GP33B-04:
Success of Rapid Continuous Thermal Demagnetization When Conventional Methods Failed

Wednesday, 17 December 2014: 2:25 PM
Robert S Coe, University of California, Santa Cruz, CA, United States and Maxime Le Goff, Institut de Physique du Globe, Équipe de Paléomagnétisme, Paris, France
Abstract:
Conventional stepwise thermal demagnetization of samples spanning a basalt flow erupted during a polarity transition at Steens Mountain, Oregon yielded scattered directions of high-temperature remanence, whereas the results of continuous thermal demagnetization cluster convincingly among the characteristic directions of the next several flows below. The continuous demagnetization was performed using the Triaxe1, a 3-axis vibrating sample magnetometer in which the directions of ~1 cmsub-samples were measured repeatedly as temperature increased during heated from 20 to 500-550°C in only 12-13 minutes. The demagnetization trajectories suggest that normal-polarity secondary magnetization, acquired both at room temperature in today’s polarity chron and during modest reheating in a normal field during cooling of the overlying flow, was responsible for the failure of conventional thermal demagnetization.
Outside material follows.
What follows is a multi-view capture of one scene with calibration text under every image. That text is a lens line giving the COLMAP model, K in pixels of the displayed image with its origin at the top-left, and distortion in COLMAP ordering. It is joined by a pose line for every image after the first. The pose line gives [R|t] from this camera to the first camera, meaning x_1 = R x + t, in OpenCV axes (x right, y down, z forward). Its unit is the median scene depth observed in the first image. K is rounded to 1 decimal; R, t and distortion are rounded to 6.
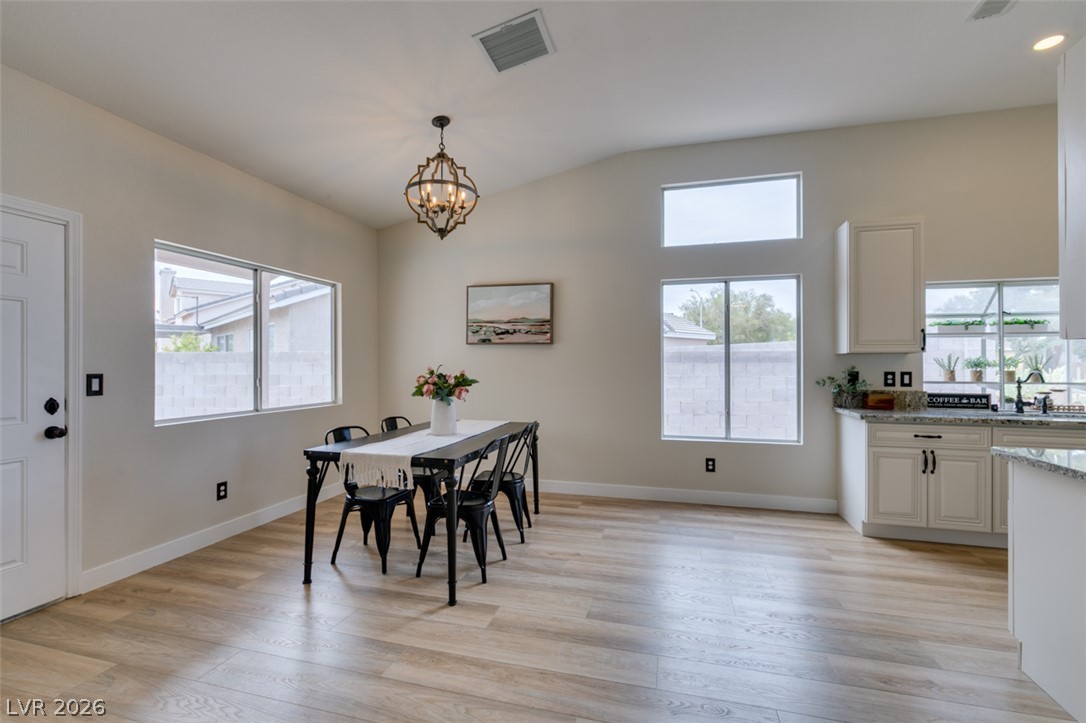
lens RADIAL K [[485.5, 0, 540.1], [0, 485.5, 364.4], [0, 0, 1]] dist [0.001889, -0.000525]
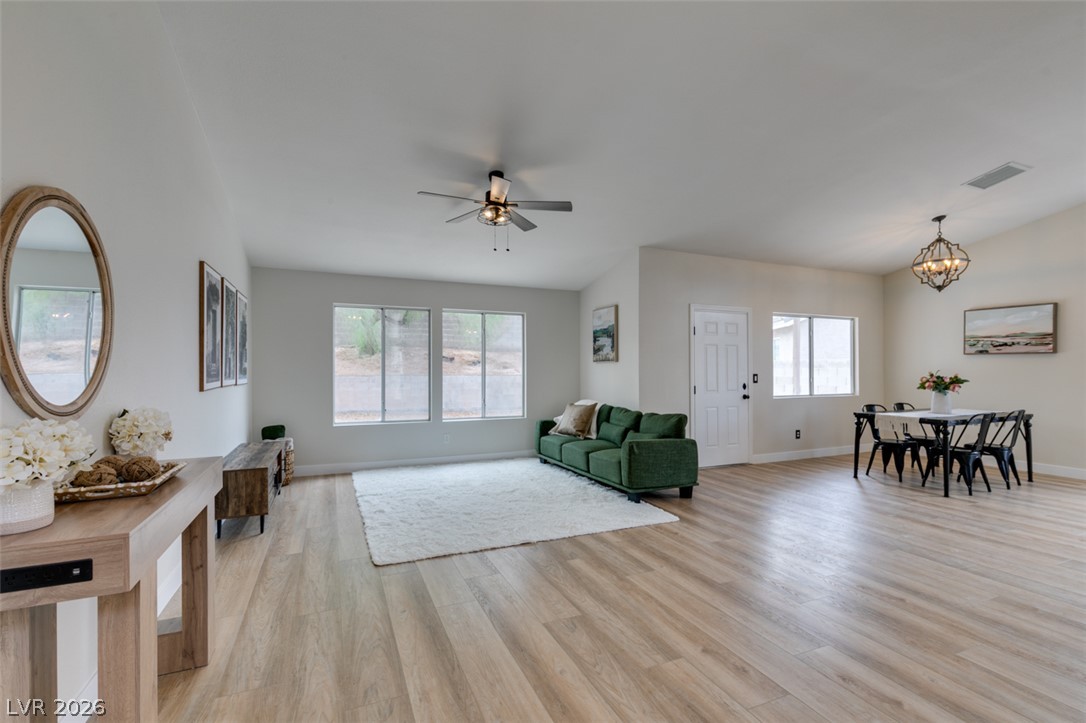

Our favored explanation is that alteration during ordinary thermal demagnetization raised the blocking temperature while preserving the direction of the overprint, thereby masking the primary component. The rapid heating (~40°C/min) during continuous demagnetization appears to have been fast enough to demagnetize the normal overprint before this masking could happen. Thermomagnetic cycles exhibit significant irreversibility starting around 300°C, both in air and in argon. Changes in room-temperature hysteresis parameters after heating in air to temperature T also start to change around T=300°C. Titanomagnetite of composition TM65-70, partially oxidized to titanomaghemite, plus a minor low-Ti, oxyexsolved phase are observed in thin section and inferred from thermomagnetic curves. Thus, inversion of secondary titanomaghemite that carries a normal overprint could be the masking mechanism. The failure of AF demagnetization, on the other hand, we attribute to overlapping coercivity spectra of primary and secondary magnetization.

1Le Goff and Gallet, 2004, Earth Planet. Sci. Lett. 229, 31–43.